Afaik the win of columnar storage comes from the fact that you can very quickly ...

Someone · 2025-10-02T07:16:50 1759389410

> so queries like select a where b = 'x' are very quick

I wouldn’t say “very quick”. They only need to read and look at the data for columns a and b, whereas, with a row-oriented approach, with storage being block-based, you will read additional data, often the entire dataset.

That’s faster, but for large datasets you need an index to make things “very quick”. This format supports that, but whether to have that is orthogonal to being row/column oriented.

mr_toad · 2025-10-02T13:25:13 1759411513

Sum(x) is a better example. Indexing x won’t help when you need all the values.

rovr138 · 2025-10-02T05:18:47 1759382327

Another useful one is aggregations. Think sum(), concat(), max(), etc. You can operate on the column.

This is in contrast to row based. You have to scan the full row, to get a column. Think how you'd usually read a CSV (read line, parse line).

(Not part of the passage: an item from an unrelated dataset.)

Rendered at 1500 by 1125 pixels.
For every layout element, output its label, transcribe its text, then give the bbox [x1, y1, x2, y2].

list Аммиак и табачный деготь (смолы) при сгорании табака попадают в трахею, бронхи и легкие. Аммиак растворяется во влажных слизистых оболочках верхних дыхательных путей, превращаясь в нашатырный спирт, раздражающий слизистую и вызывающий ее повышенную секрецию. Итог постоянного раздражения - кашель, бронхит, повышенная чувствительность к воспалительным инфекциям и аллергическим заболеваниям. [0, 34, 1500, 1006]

PhilippGille · 2025-10-02T11:13:38 1759403618

When b = 'x' is true for many rows and you select * or multiple columns, then it's the opposite, because reading all row data is slower in column based data structures than in row based ones.

IMO it's easier to explain in terms of workload:

- OLTP (T = transactional workloads), row based, for operating on rows - OLAP (A = analytical workloads), column based, for operating on columns (sum/min/max/...)